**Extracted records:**
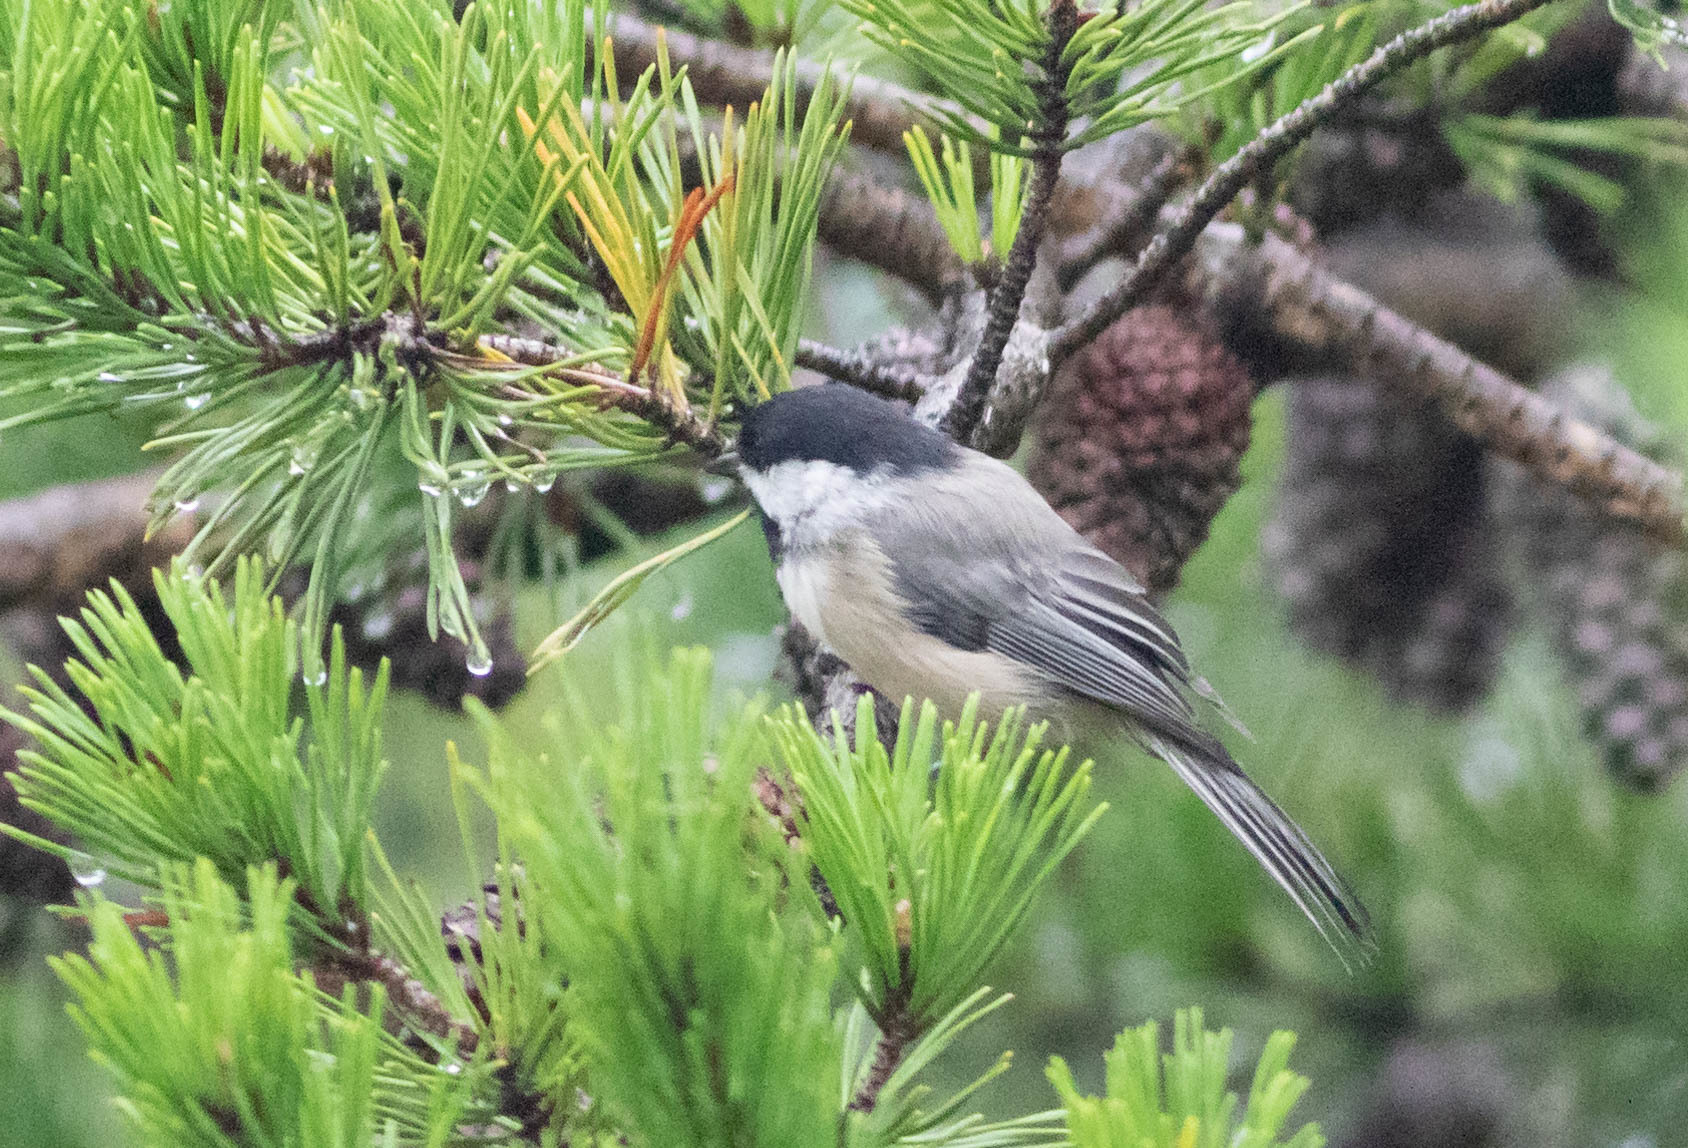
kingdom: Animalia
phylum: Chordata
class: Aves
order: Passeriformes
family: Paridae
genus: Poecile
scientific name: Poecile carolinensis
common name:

**PROBLEM TO WORK ON:** Rewrite the lines of the data with "scientific name" replaced by "binomial name", changing nothing else. Leave the pictures out.

**REPLY TO THE TASK:**
kingdom: Animalia
phylum: Chordata
class: Aves
order: Passeriformes
family: Paridae
genus: Poecile
binomial name: Poecile carolinensis
common name:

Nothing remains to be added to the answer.